There were also earlier periods of history that could not be overlooked: the Ottoman Empire, the Mamluks, Mongols and Crusaders. Earlier still, there had been the Caliphates, the crystallisation of Islam as the religion we know today (including the split between Sunnis and Shi’ites), the great Arab conquests, and the relationship between Islam and Christianity in countries like Egypt and Syria when the Arab conquerors erupted out of the Arabian Desert in the 630s.
And so my book developed into two parts: a historical introduction and a second part containing analysis of the world view that led to the clash of civilisations mentality. At that point I intended to call it Rebuilding Babel: The West and the Arab World. And yet I found myself constantly spending more and more time on the historical introduction, which was soon longer than the analysis in the second part. In 2009, a draft was complete and yet my study and background reading were not. Much more honing and polishing was required, and I discovered it was now always the historical introduction that I was refining. Bit by bit, the analysis of the clash of civilisations seemed to become an add-on at the end of the book that did not quite fit.
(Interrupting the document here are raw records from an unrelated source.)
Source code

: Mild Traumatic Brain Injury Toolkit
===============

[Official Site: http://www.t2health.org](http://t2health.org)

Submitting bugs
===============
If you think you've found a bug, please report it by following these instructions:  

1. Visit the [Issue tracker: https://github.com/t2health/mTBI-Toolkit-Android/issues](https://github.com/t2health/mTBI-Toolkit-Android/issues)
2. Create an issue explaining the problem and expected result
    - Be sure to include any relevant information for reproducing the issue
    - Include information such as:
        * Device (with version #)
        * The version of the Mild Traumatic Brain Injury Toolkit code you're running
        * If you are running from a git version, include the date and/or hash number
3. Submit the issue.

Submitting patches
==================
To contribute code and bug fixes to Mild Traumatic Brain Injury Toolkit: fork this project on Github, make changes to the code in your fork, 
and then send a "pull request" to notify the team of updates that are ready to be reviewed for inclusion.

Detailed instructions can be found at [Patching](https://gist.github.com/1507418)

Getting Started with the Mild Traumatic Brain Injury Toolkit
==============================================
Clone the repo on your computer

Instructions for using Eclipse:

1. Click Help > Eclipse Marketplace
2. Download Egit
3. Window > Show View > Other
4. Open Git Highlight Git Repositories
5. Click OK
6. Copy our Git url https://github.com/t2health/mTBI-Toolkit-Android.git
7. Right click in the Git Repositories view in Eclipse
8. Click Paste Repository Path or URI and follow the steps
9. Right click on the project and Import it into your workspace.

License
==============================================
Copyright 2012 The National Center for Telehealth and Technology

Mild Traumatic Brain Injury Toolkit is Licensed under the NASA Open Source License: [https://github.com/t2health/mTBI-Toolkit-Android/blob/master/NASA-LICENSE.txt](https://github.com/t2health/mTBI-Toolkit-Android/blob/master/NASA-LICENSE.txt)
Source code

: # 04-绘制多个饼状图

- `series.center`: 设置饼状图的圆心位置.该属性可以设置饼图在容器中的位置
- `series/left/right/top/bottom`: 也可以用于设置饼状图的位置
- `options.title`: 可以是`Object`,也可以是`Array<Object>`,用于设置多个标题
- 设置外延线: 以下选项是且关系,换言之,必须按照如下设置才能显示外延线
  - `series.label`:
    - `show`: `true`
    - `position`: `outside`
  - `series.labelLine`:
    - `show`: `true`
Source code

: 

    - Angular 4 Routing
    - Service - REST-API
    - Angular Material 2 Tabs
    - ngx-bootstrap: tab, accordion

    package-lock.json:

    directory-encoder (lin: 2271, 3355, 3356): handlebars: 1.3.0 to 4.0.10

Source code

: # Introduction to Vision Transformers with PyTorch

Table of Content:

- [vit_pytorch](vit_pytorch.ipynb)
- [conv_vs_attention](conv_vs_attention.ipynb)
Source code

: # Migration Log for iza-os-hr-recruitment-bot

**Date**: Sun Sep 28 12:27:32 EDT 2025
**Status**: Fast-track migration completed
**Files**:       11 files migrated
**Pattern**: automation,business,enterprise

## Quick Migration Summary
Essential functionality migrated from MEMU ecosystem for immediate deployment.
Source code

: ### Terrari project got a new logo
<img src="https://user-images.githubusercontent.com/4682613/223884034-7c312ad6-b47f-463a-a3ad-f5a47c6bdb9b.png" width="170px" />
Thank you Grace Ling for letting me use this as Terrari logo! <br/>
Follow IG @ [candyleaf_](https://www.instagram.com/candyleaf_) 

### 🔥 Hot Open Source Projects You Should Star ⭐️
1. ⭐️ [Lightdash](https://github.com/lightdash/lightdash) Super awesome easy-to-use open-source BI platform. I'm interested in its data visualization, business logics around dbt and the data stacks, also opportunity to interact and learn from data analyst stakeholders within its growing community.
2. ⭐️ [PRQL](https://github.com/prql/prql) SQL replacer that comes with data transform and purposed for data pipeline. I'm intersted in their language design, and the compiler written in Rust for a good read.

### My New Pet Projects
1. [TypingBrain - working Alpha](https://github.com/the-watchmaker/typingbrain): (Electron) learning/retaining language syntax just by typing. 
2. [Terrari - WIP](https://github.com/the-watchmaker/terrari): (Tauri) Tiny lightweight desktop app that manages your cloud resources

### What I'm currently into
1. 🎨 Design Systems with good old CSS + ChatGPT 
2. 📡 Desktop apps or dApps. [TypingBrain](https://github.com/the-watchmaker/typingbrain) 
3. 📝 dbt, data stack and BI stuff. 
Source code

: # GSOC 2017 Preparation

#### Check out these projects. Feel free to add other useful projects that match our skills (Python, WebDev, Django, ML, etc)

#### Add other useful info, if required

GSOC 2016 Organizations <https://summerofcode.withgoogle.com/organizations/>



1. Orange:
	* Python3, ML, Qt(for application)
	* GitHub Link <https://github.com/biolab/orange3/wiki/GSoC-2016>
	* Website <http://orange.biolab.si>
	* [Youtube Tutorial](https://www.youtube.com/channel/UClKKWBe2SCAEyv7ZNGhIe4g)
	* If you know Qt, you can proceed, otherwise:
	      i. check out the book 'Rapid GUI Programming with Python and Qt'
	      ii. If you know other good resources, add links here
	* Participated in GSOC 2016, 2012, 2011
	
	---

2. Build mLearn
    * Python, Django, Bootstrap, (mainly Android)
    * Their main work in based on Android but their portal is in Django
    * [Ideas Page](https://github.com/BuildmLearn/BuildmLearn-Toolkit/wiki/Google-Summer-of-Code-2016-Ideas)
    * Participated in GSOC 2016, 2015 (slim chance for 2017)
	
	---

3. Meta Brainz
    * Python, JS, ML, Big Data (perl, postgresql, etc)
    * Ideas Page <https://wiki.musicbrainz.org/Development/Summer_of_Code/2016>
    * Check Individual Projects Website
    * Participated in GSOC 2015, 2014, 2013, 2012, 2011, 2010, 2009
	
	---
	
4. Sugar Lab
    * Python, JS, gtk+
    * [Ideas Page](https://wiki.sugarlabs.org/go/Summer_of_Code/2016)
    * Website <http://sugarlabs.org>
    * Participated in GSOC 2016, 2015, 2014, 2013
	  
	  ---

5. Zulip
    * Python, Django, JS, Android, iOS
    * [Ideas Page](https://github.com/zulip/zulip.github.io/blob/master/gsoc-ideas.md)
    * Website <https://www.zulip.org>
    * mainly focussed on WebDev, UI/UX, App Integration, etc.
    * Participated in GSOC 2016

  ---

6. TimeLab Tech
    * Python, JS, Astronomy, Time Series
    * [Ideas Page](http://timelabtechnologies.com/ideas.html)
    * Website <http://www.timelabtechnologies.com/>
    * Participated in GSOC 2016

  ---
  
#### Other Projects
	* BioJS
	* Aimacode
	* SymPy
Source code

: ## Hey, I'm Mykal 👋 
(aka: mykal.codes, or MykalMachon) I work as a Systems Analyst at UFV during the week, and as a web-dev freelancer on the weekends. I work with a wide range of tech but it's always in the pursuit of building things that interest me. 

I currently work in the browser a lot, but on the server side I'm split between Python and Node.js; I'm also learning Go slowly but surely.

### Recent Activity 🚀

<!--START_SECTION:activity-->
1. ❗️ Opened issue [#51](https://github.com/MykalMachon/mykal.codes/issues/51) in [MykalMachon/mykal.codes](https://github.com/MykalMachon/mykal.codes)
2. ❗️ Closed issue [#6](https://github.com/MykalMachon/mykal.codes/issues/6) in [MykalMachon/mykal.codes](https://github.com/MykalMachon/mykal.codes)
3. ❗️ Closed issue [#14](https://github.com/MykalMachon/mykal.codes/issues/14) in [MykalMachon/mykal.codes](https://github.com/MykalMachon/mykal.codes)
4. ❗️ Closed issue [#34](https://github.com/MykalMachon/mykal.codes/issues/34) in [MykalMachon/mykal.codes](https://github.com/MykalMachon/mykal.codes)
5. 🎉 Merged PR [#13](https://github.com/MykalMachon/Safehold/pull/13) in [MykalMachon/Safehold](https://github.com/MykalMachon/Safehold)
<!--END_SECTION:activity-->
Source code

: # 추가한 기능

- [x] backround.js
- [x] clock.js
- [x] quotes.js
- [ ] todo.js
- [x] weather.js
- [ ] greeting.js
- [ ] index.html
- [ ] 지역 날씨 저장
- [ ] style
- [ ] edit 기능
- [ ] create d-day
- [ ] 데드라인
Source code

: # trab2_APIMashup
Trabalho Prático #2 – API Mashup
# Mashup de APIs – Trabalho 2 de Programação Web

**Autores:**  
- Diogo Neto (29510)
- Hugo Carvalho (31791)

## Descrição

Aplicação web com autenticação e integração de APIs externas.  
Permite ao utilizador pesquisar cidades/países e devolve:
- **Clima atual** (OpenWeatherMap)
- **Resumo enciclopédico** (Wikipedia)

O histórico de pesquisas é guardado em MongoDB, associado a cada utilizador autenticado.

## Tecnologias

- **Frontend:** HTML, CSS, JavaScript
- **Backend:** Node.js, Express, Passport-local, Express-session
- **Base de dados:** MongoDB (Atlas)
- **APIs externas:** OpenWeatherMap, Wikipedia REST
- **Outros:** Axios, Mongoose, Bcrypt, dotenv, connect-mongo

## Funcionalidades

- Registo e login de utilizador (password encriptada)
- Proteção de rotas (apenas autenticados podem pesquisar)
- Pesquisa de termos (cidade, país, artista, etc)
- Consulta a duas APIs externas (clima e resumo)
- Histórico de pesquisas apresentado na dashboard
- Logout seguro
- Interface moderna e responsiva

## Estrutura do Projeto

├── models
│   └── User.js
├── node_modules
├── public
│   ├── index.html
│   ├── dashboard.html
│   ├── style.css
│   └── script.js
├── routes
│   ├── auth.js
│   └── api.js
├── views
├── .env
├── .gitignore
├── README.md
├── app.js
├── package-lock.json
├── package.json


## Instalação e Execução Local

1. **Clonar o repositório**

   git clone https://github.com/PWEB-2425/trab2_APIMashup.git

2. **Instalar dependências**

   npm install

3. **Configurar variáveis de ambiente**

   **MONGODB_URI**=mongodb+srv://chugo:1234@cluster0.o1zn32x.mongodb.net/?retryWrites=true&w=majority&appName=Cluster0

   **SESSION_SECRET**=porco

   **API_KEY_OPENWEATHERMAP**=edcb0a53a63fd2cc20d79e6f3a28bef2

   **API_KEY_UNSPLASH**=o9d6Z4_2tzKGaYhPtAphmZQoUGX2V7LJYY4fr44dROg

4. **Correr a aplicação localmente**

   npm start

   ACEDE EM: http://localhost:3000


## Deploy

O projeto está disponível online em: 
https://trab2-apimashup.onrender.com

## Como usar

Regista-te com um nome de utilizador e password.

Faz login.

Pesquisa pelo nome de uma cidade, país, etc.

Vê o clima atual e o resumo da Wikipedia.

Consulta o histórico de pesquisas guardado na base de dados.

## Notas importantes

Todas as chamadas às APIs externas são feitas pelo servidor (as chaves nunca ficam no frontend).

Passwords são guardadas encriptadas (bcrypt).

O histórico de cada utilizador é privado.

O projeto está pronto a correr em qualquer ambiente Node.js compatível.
Almost at the exact moment when I was at last satisfied with my draft, history intervened with the revolutions in Tunisia and Egypt at the end of 2010. Those events may now seem to have happened a long time ago, but we still do not know where the forces which were then unleashed in so many Arab countries will lead. New and often contradictory developments almost every day make all attempts at analysis hazardous, even if at the moment pessimism generally outweighs the initial optimism. However, the draft I had written provided the means to put the new developments into context and explain how the current, explosive situation had built up. The result was that the historical section of my book was expanded with two new chapters: The Age of the Autocrats and the Rise of Islamism and a conclusion entitled Something Snaps: The Arab Spring and Beyond. The second part of the book, which had dealt with the clash of civilisations, was deleted except for a few observations which were incorporated elsewhere into the new draft. I think the book is much more effective as a result. Perhaps it is a case of “less is more”.
In January 2014 I updated the published text for the revised paperback edition. It is a manageable 100,000 words. It truly is a concise history, and its aim is to increase understanding of the Arabs in the West. I hope you enjoy it.